Fu tuttavia a partire dagli anni 70 dell'Ottocento che in Francia si diffuse la moda di accompagnare il thè all'anglaise con questi piccoli pasticcini.

Oggi ho provato a riempir i pasticcini sia con crema dolce che con una mousse salata.
Questo tipo di pasta, infatti, può essere gustata nelle due versioni, dal momento che non è troppo dolce ed ha un sapore abbastanza neutro.



Ricetta base èclair

Per circa 15 – 20 èclair

200 gr acqua
100 gr burro
1 cucchiaino di zucchero
½ cucchiaino di sale
100 gr farina
3 uova

Portare ad ebollizione il burro con l'acqua, lo zucchero e il sale. Togliere dal fuoco, versare la farina setacciata e mescolare. Far cuocere il roux per circa 2 minuti, fino a quando non si staccherà dalle pareti del tegame. Far intiepidire in una ciotola e incorporare uno alla volta le uova. Prima di unire l'uovo successivo assicurarsi che il precedente sia stato completamente assorbito.
Raccogliere la pasta choux in una sacca da pasticciere e formare dei bastoncini di circa 12 cm di lunghezza. Far cuocere in forno statico a 180° per circa 30 minuti.

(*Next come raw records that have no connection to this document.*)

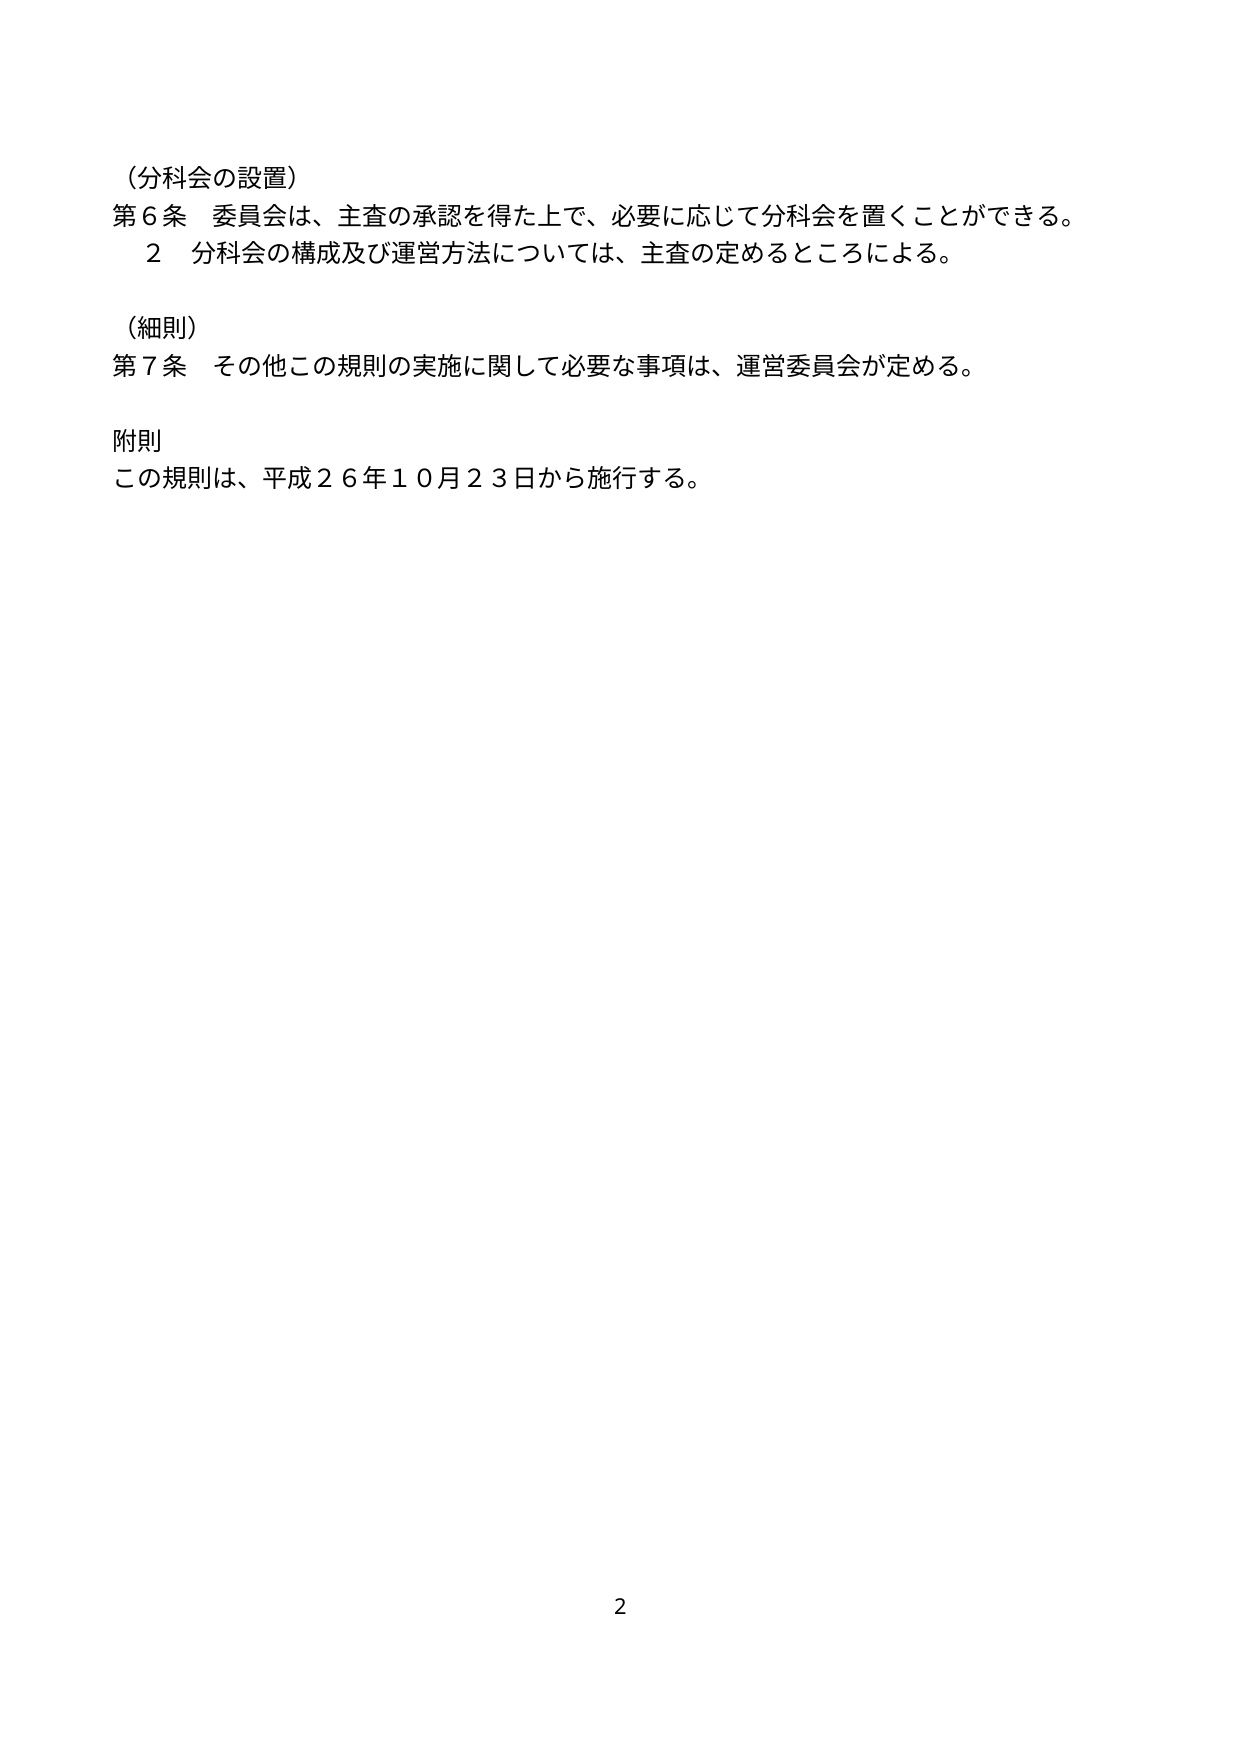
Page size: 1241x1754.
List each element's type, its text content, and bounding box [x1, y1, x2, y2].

text 附則 [112, 420, 1128, 458]
text この規則は、平成２６年１０月２３日から施行する。 [112, 458, 1128, 495]
text 第６条 委員会は、主査の承認を得た上で、必要に応じて分科会を置くことができる。 [112, 195, 1128, 233]
text 第７条 その他この規則の実施に関して必要な事項は、運営委員会が定める。 [112, 345, 1128, 383]
text ２ 分科会の構成及び運営方法については、主査の定めるところによる。 [142, 233, 1128, 270]
text （分科会の設置） [112, 158, 1128, 195]
text （細則） [112, 308, 1128, 345]
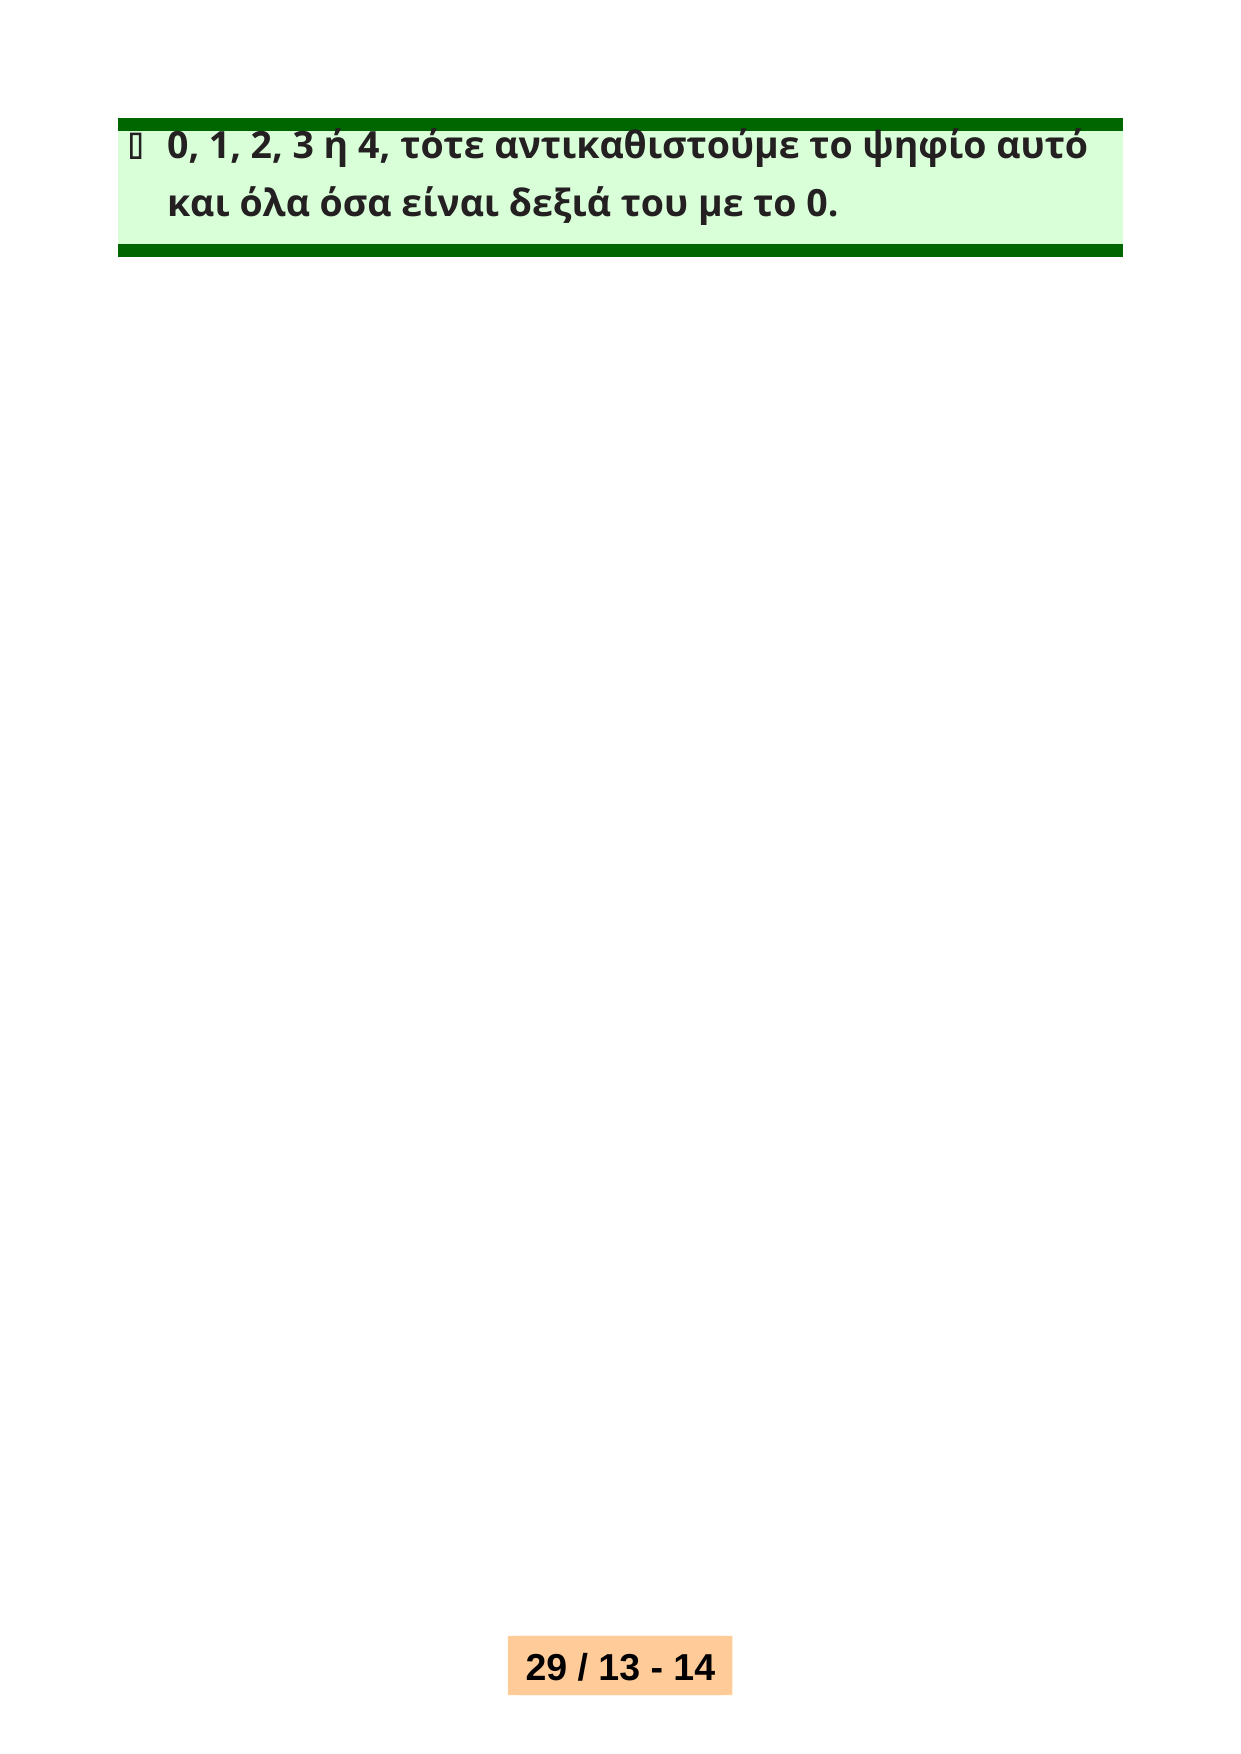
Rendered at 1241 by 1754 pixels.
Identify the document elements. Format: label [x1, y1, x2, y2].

Eclair con crema di piselli, caprino e capperi

300 gr piselli freschi
150 gr caprino
2 cucchiai di capperi sotto sale
4 – 5 pomodorini secchi

Sbollentare i piselli in acqua per pochi minuti, scolarli e raffreddarli sotto l'acqua fredda. Metter i piselli nel mixer, unire i capperi dissalati e il caprino. Ridurre tutto ad una crema omogenea.
Farcire gli èclair con il composto così ottenuto (oppure spalmarlo sopra, dipende dai gusti). Decorare con delle striscioline sottili di pomodorini secchi.



Eclair con crema di mascarpone, cocco e frutta fresca

250 gr mascarpone
30 gr cocco grattugiato
1 uovo
3 cucchiaini di zucchero
1 pesca
3 – 4 albicocche

Mescolare il mascarpone, il cocco grattugiato e lo zucchero. Unire l'uovo intero e continuare a mescolare fino ad ottenere una crema omogenea. Fra riposare la crema in frigorifero per almeno mezz'ora. Spalmare con la crema la parte superiore degli èclair e decorare con fettine di albicocche e pesche, alternandole tra loro.